Given problem: Express as a JSON list of strings the lines of the records from the line that contains "latitude: 45.3886" down to the line that contains "city: Fontenay-les-Briis", both included. Use one string per line and leave out blank lines.

Provided data:
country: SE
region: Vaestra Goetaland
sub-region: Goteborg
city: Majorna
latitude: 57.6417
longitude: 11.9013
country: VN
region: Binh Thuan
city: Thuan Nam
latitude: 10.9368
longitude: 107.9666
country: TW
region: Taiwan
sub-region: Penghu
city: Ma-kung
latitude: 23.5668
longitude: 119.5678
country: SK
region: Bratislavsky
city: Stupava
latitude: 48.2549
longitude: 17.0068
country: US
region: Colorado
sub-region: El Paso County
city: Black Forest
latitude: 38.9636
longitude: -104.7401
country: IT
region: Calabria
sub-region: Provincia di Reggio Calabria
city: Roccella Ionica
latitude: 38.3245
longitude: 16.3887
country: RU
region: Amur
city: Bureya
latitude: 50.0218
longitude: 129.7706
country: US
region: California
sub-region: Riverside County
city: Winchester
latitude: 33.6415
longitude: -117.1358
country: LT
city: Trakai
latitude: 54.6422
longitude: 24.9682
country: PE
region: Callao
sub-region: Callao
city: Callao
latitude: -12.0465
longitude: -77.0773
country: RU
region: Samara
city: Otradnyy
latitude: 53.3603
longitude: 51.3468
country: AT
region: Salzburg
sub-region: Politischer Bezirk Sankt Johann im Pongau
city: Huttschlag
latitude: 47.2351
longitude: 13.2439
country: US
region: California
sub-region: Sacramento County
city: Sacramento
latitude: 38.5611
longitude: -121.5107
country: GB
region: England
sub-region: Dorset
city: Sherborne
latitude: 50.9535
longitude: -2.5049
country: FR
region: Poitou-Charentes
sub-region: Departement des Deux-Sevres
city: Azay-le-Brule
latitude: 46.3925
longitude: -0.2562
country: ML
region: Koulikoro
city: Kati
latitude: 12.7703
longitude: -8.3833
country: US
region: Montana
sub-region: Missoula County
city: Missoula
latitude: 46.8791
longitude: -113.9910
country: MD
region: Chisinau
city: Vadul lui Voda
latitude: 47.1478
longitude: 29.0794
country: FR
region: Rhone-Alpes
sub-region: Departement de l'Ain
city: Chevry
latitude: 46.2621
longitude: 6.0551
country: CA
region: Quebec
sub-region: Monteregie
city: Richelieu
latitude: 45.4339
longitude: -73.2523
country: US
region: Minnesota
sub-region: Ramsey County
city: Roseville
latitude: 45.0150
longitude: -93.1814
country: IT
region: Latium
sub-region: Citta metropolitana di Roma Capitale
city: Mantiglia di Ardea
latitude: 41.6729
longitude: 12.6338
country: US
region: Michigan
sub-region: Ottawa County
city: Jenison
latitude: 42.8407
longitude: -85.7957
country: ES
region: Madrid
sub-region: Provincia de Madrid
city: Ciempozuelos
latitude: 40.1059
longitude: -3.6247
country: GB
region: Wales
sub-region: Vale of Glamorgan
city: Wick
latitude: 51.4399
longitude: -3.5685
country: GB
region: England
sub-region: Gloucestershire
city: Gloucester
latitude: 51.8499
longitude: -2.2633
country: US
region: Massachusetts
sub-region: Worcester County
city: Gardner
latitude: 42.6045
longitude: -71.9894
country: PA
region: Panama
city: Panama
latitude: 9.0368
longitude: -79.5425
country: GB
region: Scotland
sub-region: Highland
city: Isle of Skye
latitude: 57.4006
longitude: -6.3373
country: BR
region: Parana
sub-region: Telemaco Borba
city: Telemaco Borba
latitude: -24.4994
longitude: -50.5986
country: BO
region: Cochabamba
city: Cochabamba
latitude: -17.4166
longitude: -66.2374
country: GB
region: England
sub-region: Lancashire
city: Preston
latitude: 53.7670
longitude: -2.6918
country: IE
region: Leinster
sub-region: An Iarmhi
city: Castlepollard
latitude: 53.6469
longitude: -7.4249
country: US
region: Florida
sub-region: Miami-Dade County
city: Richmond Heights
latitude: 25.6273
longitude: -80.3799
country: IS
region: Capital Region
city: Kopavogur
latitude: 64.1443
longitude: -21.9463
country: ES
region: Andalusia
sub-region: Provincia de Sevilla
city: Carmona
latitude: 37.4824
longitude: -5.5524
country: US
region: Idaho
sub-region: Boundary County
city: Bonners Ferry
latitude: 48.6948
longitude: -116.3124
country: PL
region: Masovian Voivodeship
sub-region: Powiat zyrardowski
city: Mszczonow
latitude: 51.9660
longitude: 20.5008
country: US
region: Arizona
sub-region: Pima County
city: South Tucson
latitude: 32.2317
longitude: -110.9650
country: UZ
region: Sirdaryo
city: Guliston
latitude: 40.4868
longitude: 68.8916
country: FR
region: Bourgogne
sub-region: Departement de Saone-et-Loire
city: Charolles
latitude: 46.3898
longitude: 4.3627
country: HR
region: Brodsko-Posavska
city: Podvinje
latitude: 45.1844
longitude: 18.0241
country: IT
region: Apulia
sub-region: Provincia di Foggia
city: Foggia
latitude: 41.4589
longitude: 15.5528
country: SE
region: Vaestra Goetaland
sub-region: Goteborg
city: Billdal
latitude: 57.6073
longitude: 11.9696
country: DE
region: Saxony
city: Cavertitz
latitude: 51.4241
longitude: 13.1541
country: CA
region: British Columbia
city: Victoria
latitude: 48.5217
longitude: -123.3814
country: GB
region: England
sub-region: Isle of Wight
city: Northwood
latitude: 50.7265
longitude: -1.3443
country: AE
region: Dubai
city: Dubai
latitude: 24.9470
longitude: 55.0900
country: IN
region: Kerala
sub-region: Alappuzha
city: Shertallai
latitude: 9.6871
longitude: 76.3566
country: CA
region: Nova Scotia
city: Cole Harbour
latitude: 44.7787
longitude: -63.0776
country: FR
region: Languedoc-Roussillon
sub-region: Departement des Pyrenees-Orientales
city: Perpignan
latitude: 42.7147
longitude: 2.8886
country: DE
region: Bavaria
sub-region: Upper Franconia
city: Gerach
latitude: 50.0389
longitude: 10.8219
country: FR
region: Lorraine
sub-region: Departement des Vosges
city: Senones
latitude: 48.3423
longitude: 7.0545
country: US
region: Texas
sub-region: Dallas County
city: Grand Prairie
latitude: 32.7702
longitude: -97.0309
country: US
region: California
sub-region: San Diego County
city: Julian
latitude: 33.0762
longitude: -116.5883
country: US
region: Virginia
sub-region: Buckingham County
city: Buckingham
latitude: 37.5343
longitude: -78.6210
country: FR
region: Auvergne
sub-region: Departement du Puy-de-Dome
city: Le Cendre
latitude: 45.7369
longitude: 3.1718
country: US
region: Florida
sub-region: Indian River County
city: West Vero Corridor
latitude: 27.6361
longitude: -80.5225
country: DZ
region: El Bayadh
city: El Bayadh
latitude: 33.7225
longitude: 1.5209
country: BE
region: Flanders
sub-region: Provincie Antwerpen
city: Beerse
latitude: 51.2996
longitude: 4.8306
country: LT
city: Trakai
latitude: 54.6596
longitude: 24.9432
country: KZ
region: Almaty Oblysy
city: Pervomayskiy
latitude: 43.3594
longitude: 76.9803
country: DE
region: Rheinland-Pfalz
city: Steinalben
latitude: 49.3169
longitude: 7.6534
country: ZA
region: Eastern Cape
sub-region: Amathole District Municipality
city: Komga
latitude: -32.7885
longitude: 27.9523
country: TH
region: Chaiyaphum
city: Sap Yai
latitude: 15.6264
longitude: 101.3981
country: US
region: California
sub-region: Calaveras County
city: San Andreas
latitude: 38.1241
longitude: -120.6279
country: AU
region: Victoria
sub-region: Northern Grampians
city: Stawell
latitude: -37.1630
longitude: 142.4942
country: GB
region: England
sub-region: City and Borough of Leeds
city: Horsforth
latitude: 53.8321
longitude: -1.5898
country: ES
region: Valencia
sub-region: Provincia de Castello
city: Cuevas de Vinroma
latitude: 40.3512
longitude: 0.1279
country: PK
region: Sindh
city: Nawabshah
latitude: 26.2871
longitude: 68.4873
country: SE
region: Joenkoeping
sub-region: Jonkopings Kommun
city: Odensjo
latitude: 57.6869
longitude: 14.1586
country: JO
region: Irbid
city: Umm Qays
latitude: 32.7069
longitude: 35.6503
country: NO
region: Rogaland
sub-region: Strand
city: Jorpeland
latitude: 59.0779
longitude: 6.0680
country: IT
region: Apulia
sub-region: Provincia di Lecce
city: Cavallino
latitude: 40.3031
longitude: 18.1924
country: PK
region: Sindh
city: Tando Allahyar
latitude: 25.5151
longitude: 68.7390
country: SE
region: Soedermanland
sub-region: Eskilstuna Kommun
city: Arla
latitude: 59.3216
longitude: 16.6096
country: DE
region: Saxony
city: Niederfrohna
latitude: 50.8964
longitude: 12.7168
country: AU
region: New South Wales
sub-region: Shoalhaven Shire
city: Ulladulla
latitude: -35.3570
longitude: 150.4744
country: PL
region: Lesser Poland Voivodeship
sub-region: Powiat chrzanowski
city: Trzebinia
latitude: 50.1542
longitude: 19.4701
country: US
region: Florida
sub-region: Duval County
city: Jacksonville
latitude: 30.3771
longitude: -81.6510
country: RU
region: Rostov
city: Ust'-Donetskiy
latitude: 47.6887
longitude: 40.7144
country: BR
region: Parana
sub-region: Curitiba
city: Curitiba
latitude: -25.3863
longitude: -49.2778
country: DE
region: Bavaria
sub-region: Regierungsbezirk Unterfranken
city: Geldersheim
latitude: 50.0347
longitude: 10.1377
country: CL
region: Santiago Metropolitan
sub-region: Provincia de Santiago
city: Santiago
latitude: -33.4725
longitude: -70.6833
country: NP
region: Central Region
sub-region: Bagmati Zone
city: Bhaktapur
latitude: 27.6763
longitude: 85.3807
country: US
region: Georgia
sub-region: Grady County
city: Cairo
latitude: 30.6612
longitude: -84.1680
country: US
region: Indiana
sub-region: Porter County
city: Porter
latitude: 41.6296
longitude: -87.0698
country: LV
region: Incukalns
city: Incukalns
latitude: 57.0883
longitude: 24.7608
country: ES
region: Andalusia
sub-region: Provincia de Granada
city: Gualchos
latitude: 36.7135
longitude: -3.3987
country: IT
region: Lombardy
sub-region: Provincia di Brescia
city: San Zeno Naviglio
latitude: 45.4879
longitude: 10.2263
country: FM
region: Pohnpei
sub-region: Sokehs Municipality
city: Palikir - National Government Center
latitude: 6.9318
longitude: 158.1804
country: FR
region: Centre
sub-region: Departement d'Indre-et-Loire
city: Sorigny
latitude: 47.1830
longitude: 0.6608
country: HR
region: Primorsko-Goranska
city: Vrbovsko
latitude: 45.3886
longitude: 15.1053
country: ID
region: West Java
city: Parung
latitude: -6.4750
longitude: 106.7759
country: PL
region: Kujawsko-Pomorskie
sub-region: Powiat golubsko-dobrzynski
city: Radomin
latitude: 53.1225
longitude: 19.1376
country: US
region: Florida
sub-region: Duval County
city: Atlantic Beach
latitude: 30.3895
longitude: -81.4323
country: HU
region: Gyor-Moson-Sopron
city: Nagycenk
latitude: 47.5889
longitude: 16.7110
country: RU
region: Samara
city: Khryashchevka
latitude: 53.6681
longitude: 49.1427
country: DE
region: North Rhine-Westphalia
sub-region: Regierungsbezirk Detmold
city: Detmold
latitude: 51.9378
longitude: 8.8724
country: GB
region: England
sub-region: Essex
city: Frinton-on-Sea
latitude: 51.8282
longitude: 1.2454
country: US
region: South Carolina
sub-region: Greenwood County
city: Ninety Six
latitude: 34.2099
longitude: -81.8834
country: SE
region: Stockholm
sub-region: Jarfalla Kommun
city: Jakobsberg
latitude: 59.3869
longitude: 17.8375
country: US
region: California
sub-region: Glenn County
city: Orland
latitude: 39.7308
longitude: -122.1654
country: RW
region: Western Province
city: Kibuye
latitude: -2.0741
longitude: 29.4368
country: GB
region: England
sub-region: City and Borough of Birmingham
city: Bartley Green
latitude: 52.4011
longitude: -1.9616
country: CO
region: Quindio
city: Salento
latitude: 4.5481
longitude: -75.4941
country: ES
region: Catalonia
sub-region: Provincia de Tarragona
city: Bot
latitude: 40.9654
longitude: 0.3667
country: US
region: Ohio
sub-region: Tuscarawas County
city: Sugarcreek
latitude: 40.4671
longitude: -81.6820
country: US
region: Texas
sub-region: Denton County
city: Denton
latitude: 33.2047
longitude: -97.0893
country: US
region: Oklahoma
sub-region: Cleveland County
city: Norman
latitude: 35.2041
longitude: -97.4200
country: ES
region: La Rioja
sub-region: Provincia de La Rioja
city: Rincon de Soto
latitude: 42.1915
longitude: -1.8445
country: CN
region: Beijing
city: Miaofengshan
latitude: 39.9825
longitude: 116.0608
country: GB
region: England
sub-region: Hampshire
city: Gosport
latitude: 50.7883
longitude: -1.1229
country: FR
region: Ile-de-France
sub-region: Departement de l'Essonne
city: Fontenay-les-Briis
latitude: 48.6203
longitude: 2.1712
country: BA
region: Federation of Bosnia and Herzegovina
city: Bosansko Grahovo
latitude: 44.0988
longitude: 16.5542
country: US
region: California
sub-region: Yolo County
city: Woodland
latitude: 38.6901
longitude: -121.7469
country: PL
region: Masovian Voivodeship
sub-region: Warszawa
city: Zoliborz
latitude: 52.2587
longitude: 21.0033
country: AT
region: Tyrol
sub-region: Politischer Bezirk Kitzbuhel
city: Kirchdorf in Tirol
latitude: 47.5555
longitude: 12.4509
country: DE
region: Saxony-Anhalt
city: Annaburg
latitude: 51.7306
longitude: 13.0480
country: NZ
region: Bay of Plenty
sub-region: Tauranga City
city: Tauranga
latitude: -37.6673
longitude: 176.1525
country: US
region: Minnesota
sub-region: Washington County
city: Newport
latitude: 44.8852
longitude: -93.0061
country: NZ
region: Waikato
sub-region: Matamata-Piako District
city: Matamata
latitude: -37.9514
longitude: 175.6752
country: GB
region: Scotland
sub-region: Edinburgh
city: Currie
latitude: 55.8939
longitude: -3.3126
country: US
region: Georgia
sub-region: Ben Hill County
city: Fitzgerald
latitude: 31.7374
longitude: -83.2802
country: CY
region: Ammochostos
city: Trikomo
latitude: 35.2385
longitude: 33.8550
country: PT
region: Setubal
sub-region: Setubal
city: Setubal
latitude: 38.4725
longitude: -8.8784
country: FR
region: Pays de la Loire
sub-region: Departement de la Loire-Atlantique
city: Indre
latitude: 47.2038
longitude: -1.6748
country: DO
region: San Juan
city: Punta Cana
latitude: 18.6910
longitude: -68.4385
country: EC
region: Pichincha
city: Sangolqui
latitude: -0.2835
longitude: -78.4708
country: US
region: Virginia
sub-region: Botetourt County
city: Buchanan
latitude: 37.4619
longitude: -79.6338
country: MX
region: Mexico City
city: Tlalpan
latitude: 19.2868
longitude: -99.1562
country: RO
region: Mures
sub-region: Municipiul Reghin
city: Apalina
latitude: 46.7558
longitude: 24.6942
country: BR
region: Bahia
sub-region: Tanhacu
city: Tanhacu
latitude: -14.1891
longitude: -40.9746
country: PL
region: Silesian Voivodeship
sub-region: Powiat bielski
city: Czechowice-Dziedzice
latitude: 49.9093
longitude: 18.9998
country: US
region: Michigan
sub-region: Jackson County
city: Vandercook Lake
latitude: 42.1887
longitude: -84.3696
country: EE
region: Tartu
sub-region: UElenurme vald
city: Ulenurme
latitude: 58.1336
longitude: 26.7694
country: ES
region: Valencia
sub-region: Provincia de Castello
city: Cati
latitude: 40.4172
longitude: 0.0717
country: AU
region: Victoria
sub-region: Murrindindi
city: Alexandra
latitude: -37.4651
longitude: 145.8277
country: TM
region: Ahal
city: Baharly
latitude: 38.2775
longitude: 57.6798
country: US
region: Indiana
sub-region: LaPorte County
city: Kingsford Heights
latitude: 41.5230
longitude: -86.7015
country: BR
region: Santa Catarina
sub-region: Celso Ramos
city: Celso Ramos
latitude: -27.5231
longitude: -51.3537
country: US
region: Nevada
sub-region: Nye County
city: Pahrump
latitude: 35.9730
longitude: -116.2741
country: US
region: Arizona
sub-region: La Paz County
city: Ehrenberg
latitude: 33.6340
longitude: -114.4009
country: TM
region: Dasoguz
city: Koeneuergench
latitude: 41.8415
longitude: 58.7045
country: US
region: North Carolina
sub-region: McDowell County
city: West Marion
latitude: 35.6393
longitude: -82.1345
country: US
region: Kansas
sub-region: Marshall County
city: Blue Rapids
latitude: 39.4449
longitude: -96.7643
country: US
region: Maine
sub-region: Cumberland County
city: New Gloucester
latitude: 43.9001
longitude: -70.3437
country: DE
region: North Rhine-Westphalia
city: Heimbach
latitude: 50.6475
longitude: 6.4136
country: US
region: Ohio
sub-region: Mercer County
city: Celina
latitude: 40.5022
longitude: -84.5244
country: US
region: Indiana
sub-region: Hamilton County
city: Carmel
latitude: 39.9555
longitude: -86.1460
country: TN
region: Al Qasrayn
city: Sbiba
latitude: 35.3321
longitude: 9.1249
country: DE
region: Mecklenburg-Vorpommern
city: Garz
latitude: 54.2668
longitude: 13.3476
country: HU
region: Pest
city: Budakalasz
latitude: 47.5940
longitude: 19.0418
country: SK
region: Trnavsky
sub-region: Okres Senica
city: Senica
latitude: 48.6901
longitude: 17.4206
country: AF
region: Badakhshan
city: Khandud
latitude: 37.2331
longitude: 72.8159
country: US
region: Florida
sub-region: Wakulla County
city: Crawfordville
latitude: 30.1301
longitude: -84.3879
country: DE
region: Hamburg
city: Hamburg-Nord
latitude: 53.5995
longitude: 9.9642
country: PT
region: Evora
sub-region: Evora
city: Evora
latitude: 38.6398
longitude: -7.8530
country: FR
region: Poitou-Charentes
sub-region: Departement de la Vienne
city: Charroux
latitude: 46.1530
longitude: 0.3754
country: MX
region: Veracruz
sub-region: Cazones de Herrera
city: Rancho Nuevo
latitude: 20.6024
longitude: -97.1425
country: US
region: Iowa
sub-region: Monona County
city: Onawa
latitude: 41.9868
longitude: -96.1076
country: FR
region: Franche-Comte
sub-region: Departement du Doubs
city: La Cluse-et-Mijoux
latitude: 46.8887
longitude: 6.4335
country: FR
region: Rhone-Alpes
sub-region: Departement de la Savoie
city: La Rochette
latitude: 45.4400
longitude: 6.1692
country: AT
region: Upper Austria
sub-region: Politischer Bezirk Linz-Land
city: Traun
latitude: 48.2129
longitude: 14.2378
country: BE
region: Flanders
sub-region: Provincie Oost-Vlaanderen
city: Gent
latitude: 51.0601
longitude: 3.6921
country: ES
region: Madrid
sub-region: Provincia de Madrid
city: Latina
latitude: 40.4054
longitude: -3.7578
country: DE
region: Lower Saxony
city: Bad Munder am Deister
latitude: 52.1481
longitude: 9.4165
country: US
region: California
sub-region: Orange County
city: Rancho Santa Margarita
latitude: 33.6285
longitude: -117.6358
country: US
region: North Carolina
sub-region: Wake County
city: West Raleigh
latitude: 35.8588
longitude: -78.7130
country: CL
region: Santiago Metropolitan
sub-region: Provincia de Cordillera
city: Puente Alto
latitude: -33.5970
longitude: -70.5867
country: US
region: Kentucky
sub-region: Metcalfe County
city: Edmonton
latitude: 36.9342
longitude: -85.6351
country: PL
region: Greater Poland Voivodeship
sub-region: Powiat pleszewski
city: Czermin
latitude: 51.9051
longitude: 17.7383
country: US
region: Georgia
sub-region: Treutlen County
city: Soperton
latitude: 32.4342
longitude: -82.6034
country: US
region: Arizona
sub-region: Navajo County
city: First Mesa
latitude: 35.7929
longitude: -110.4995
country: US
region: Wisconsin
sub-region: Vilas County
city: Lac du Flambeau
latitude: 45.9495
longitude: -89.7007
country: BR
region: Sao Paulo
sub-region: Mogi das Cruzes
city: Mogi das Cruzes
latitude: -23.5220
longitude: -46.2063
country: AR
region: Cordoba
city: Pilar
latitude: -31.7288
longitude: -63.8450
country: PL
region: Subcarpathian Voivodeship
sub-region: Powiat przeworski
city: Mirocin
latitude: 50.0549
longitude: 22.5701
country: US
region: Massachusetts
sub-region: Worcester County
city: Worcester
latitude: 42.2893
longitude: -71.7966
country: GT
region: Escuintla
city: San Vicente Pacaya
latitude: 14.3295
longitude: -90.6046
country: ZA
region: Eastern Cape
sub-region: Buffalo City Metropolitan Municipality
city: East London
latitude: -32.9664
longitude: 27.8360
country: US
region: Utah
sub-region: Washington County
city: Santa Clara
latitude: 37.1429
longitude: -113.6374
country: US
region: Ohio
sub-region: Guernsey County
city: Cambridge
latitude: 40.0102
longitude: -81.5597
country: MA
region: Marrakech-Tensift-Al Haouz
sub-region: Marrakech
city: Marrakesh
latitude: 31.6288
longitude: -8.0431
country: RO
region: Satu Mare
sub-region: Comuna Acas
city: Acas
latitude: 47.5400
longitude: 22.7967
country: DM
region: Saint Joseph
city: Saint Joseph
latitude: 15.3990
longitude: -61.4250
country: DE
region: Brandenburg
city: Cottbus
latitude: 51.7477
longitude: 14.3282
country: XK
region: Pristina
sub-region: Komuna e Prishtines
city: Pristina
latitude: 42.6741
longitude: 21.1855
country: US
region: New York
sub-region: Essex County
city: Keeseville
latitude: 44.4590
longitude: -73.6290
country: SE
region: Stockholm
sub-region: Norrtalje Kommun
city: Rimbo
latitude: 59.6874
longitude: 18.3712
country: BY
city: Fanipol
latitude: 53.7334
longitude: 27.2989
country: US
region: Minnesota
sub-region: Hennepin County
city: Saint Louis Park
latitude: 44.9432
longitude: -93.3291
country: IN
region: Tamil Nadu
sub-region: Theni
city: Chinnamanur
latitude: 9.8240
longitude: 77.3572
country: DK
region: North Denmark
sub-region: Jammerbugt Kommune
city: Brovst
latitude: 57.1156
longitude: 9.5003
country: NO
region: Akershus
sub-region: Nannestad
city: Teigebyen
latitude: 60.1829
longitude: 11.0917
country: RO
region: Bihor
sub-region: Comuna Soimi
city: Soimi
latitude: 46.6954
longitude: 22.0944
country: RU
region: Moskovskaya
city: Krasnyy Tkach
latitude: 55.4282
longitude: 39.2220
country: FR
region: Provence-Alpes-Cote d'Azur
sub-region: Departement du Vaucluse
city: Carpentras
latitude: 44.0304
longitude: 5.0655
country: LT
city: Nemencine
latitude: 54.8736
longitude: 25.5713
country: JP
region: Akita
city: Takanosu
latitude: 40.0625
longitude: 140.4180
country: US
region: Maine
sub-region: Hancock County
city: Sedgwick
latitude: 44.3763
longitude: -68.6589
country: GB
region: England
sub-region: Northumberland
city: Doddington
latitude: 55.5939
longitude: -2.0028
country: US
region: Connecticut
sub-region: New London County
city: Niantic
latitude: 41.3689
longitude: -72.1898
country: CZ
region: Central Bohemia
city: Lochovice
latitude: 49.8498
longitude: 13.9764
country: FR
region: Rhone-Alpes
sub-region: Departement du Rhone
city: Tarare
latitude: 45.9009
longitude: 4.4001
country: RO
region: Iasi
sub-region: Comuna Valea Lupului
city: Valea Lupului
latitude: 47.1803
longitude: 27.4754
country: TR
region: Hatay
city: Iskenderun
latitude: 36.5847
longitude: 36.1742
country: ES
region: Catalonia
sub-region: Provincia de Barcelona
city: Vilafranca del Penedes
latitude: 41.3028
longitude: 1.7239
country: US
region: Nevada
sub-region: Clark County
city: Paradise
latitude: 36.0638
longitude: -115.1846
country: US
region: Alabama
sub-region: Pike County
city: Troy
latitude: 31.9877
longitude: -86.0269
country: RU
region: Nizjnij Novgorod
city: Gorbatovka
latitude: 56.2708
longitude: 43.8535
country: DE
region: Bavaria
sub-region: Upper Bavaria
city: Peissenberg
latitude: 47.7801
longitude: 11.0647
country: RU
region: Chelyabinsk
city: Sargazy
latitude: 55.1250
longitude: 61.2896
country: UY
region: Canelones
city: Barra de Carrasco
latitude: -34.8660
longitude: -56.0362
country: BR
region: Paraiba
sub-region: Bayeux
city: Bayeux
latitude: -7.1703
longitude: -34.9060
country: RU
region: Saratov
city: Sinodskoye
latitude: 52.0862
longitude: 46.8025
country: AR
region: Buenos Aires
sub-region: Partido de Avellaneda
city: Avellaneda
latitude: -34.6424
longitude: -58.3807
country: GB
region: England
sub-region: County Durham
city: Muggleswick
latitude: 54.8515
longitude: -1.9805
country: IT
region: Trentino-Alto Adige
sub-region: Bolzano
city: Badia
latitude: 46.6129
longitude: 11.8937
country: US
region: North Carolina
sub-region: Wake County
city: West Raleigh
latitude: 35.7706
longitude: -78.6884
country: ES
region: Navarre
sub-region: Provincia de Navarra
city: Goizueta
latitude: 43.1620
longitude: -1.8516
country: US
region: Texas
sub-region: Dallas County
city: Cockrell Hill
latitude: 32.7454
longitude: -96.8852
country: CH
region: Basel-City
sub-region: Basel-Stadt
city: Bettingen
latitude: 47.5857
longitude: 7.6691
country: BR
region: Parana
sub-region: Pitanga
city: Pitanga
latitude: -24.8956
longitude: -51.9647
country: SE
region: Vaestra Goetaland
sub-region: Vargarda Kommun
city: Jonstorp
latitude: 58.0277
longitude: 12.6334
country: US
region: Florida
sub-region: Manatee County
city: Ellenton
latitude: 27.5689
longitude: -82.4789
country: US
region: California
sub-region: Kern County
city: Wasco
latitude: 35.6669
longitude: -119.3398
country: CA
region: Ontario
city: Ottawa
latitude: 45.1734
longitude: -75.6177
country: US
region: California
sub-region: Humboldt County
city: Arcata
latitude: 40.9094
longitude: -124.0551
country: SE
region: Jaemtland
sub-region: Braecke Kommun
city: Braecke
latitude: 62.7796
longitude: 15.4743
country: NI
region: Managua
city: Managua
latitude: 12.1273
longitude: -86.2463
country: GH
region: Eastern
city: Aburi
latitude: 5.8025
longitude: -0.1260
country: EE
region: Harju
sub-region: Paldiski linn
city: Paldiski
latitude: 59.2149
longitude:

Answer to this exercise:
[
  "latitude: 45.3886",
  "longitude: 15.1053",
  "country: ID",
  "region: West Java",
  "city: Parung",
  "latitude: -6.4750",
  "longitude: 106.7759",
  "country: PL",
  "region: Kujawsko-Pomorskie",
  "sub-region: Powiat golubsko-dobrzynski",
  "city: Radomin",
  "latitude: 53.1225",
  "longitude: 19.1376",
  "country: US",
  "region: Florida",
  "sub-region: Duval County",
  "city: Atlantic Beach",
  "latitude: 30.3895",
  "longitude: -81.4323",
  "country: HU",
  "region: Gyor-Moson-Sopron",
  "city: Nagycenk",
  "latitude: 47.5889",
  "longitude: 16.7110",
  "country: RU",
  "region: Samara",
  "city: Khryashchevka",
  "latitude: 53.6681",
  "longitude: 49.1427",
  "country: DE",
  "region: North Rhine-Westphalia",
  "sub-region: Regierungsbezirk Detmold",
  "city: Detmold",
  "latitude: 51.9378",
  "longitude: 8.8724",
  "country: GB",
  "region: England",
  "sub-region: Essex",
  "city: Frinton-on-Sea",
  "latitude: 51.8282",
  "longitude: 1.2454",
  "country: US",
  "region: South Carolina",
  "sub-region: Greenwood County",
  "city: Ninety Six",
  "latitude: 34.2099",
  "longitude: -81.8834",
  "country: SE",
  "region: Stockholm",
  "sub-region: Jarfalla Kommun",
  "city: Jakobsberg",
  "latitude: 59.3869",
  "longitude: 17.8375",
  "country: US",
  "region: California",
  "sub-region: Glenn County",
  "city: Orland",
  "latitude: 39.7308",
  "longitude: -122.1654",
  "country: RW",
  "region: Western Province",
  "city: Kibuye",
  "latitude: -2.0741",
  "longitude: 29.4368",
  "country: GB",
  "region: England",
  "sub-region: City and Borough of Birmingham",
  "city: Bartley Green",
  "latitude: 52.4011",
  "longitude: -1.9616",
  "country: CO",
  "region: Quindio",
  "city: Salento",
  "latitude: 4.5481",
  "longitude: -75.4941",
  "country: ES",
  "region: Catalonia",
  "sub-region: Provincia de Tarragona",
  "city: Bot",
  "latitude: 40.9654",
  "longitude: 0.3667",
  "country: US",
  "region: Ohio",
  "sub-region: Tuscarawas County",
  "city: Sugarcreek",
  "latitude: 40.4671",
  "longitude: -81.6820",
  "country: US",
  "region: Texas",
  "sub-region: Denton County",
  "city: Denton",
  "latitude: 33.2047",
  "longitude: -97.0893",
  "country: US",
  "region: Oklahoma",
  "sub-region: Cleveland County",
  "city: Norman",
  "latitude: 35.2041",
  "longitude: -97.4200",
  "country: ES",
  "region: La Rioja",
  "sub-region: Provincia de La Rioja",
  "city: Rincon de Soto",
  "latitude: 42.1915",
  "longitude: -1.8445",
  "country: CN",
  "region: Beijing",
  "city: Miaofengshan",
  "latitude: 39.9825",
  "longitude: 116.0608",
  "country: GB",
  "region: England",
  "sub-region: Hampshire",
  "city: Gosport",
  "latitude: 50.7883",
  "longitude: -1.1229",
  "country: FR",
  "region: Ile-de-France",
  "sub-region: Departement de l'Essonne",
  "city: Fontenay-les-Briis"
]